Após o encerramento da consulta pública, o Contran deverá analisar as contribuições enviadas e deliberar sobre o texto final da regulamentação. Caso aprovada, a nova norma poderá ser implementada ainda em 2026, com prazos definidos para adaptação dos Detrans e credenciamento de instrutores autônomos.
FAQ – Perguntas frequentes
1. O que propõe o governo em relação à CNH?
A proposta permite que o candidato escolha entre autoescolas e instrutores autônomos para se preparar para as provas teórica e prática, com o objetivo de reduzir custos e burocracias.
2. O fim da obrigatoriedade das autoescolas significa o fim das aulas práticas?
Não. As aulas deixam de ser obrigatórias, mas o candidato ainda precisará ser aprovado nos exames do Detran.
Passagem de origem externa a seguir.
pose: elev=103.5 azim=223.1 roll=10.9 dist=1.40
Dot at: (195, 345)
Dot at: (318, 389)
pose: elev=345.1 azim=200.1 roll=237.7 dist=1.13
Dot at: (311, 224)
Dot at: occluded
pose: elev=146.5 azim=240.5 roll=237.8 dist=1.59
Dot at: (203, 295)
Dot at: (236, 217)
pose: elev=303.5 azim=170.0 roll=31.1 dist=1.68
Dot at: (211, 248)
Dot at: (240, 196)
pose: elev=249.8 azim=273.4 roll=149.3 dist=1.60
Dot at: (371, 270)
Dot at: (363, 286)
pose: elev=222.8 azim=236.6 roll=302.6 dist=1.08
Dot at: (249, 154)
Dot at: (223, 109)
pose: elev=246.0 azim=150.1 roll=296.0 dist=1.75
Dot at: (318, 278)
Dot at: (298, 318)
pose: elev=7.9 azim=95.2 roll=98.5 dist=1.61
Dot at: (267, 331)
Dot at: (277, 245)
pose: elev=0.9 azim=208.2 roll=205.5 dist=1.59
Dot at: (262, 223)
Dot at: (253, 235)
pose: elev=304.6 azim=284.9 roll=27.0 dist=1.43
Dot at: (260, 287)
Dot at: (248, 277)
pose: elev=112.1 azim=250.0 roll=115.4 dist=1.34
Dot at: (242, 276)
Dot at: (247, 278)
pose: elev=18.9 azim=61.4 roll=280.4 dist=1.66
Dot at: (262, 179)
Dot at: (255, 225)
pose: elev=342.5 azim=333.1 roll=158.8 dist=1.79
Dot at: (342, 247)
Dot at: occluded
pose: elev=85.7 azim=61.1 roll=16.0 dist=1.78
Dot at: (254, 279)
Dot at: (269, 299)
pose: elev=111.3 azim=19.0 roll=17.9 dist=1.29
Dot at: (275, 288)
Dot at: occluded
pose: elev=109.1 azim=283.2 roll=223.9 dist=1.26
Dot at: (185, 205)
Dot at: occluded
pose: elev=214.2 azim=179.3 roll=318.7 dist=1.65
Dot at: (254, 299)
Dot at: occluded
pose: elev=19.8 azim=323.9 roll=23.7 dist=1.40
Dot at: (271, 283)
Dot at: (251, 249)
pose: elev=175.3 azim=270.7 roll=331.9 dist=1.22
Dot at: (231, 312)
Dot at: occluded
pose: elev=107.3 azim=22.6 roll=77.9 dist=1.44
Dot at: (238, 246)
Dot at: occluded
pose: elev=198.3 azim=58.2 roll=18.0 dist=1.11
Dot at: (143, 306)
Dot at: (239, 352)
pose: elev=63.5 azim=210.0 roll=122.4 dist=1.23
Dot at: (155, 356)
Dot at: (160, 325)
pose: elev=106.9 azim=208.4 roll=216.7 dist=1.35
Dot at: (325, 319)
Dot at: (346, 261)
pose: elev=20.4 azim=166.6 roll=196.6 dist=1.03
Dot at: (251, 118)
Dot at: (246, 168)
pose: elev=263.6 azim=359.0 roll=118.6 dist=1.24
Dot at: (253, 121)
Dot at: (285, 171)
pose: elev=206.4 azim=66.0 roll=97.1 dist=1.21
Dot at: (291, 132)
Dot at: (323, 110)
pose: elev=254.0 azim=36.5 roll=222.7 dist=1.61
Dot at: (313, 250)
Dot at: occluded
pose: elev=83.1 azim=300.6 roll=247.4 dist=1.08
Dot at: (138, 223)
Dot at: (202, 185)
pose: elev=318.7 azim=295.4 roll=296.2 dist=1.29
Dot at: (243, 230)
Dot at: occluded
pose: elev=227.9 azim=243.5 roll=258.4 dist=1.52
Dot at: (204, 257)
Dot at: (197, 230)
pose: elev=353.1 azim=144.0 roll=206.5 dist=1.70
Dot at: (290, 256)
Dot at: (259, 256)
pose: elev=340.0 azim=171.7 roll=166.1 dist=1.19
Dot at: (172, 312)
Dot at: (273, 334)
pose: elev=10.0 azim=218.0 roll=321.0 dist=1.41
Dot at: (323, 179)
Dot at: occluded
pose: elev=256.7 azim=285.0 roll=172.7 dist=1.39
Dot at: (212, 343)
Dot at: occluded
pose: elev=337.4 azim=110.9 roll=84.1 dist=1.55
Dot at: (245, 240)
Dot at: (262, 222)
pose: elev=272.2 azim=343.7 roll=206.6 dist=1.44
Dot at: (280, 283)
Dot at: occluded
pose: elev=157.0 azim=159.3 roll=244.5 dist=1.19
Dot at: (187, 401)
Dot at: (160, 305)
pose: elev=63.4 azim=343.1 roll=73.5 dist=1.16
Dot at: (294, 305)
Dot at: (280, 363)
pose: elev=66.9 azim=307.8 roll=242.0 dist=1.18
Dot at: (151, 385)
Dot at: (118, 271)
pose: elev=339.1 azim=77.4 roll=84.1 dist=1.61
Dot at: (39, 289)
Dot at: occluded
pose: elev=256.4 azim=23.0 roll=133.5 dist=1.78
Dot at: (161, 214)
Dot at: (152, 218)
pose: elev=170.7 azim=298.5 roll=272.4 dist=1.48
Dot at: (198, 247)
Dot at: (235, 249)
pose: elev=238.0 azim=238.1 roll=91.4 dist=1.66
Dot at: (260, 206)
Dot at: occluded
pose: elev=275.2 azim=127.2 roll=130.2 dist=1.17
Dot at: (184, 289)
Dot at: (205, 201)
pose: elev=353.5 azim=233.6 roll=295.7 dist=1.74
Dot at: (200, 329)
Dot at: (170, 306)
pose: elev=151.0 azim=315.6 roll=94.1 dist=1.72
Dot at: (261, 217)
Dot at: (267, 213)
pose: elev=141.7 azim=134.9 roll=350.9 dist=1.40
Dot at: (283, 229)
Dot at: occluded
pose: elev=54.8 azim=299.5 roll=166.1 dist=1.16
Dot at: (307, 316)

Ele poderá optar por contratar aulas se desejar.
3. Quando a nova regra pode entrar em vigor?
Após o período de consulta pública e a deliberação do Contran, a regulamentação poderá ser publicada em 2026.
4. Qual o impacto econômico da proposta?
A expectativa é reduzir em até 80% o custo para tirar a CNH, facilitando o acesso para milhões de brasileiros e incentivando a formalização no setor de transportes.
5. As autoescolas deixarão de existir?
Não. Elas continuarão podendo oferecer seus serviços, mas competirão com instrutores autônomos, o que pode gerar preços mais competitivos e novos formatos de ensino.
Considerações finais
A defesa de Geraldo Alckmin por uma CNH mais barata e menos burocrática reflete uma tentativa de equilibrar eficiência econômica e inclusão social.
Ao apoiar a proposta do Ministério dos Transportes, o vice-presidente reforça a necessidade de um Estado mais simples, acessível e voltado ao cidadão. Se aprovada, a medida poderá redefinir o modo como o brasileiro se prepara para dirigir, inaugurando uma nova etapa na política de mobilidade e formação de condutores no país.